От тени Вреолета.
Находившимся высоко в горах адептам Мисунсай всадники казались каким-то странным разрушительным явлением, распространяющимся по шранчьему морю безо всякой на то причины – магией, но творимой безо всяких затрат и последствий. Их невозможный натиск казался таким же предостережением, как и их триумф. Но мужам Ордалии, затаившим дыхание в момент осознания, кепалорцы представлялись не кем иным, как орудиями Бога, а производимое ими опустошение – нисхождением давно ожидаемой Благодати, вознаграждением за все их страдания. Их чудесный натиск не мог быть не чем иным, кроме как гремящим гласом небес.
Сам Бог предоставил тощих их гневу!
Искрошенные отроги Уроккаса становились возле Мантигола все более крутыми и отвесными, кроме того, горный кряж возносился все выше и выше и все ближе придвигался к Туманному морю. Независимо от того, снизу смотреть или сверху, отовсюду можно было узреть колыхание Орды, простершейся вдоль сокращающейся, по мере движения на запад, береговой линии. Курились дымами вершины, скалы искрились сотнями колдовских устроений; блистая серебром клинков и доспехов, Великая Ордалия надвигалась с востока, словно высыпавшаяся из горы сокровищница дракона. И напор людей Кругораспятия был столь исступленным и неистовым, что некоторые из них вырывались далеко вперед из рядов своих братьев и поодиночке вламывались в шранчьи толпы, крутясь и размахивая оружием. Большинство этих душ были вырезаны в первые же мгновения, ибо шранки не мешкали, не колебались, как люди, между страхом и яростью. И все до одного они умерли, успев лишь изумиться, прежде чем быть изрубленными и низвергнутыми во тьму, задыхаясь от резаных или колотых ран.
Вихрем явилась смерть.
Сыны человеческие обрушились на палево-бледную нечисть сперва ревущими волнами, а затем всей своей массой, лица их пылали от усилий и жажды убийства, чресла же пылали жаждой иной. Шранки отвечали яростью на ярость, но блистающее воинство рычало, бушевало и било, словно оно целиком состояло из одержимых; из человеческих ртов клочьями вылетала пена. Полоску берега огромной лентой теснящихся и сплетающихся тел обуяла бешеная схватка, больше напоминавшая бойню, нежели битву. Хрип, рев и грохот. Раскалывающиеся щиты. Ломающиеся клинки. Вскинутые в попытке защититься паучьи руки. Мужи Ордалии кололи копьями в щели грубых доспехов, разбивали головы, опрокидывали вопящих шранков на землю и, ликующе рыча, заливали лиловыми потоками чистую лазурь ясного утра.
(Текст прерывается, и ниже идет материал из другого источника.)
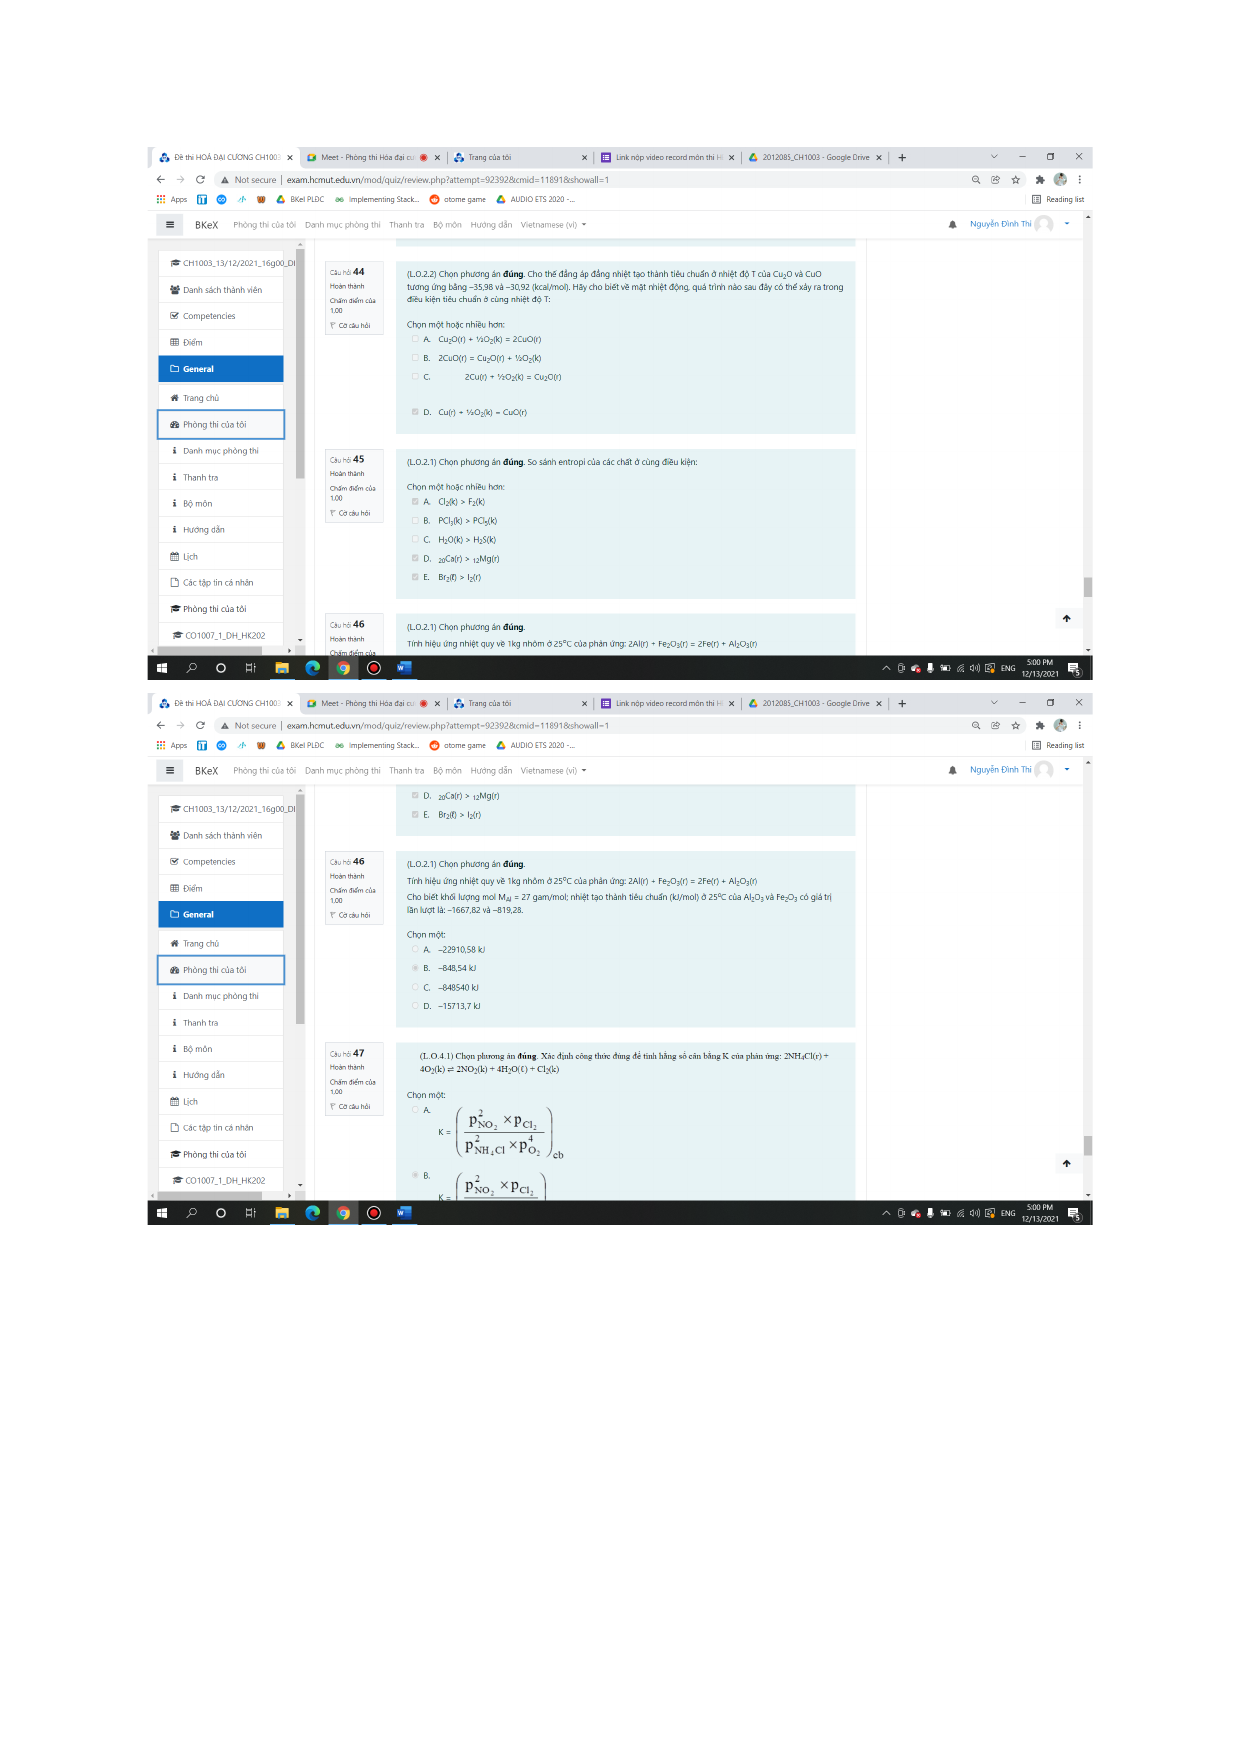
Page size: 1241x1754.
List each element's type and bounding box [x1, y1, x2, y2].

picture [147, 693, 1093, 1225]
picture [147, 147, 1093, 680]
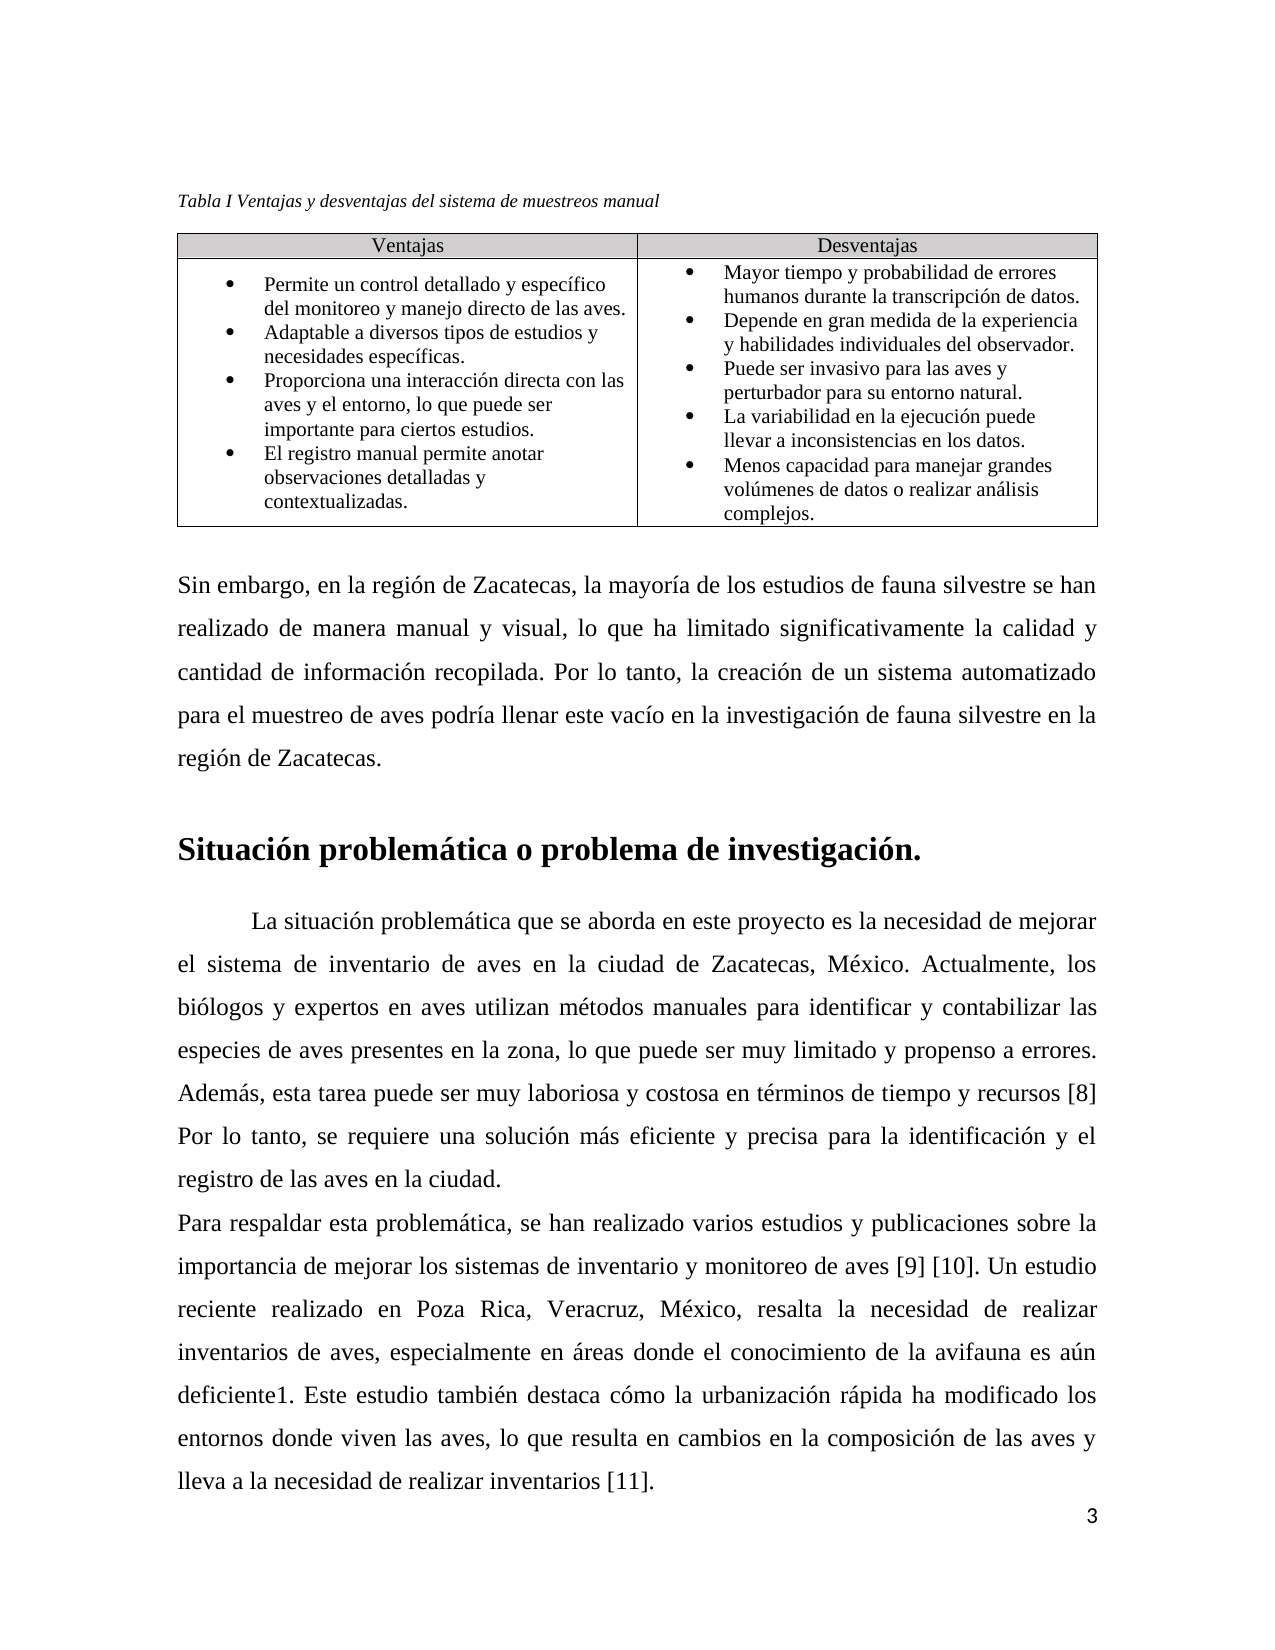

Вражьи ряды смешались, и люди Юга обрушились на них. Какая бы решимость прежде ни владела шранками, перед таким натиском она испарилась. Маслянистые глаза закатывались. Скрежетали сросшиеся пластинами зубы. Бешеное стремление убивать сменилось не менее бешеным желанием бежать и спасаться. Кланы бросались друг на друга, тупая паника охватила толпы, зажатые меж кепалорами и необоримыми тысячами, что следовали по их стопам. Люди торжествующе кричали, прорубая себе путь сквозь ярящееся месиво, резали, кололи, расплющивали нечестивых, лишенных душ тварей. Вспышки колдовского света сжигали тех тощих, что в попытке удрать от ярости Ордалии залезали на скалы и вершины Мантигола. Прибой забирал тех, что бросались в море, и создавал целые ковры из утопленников, разбивал шранков о скалы или выбрасывал обратно на берег.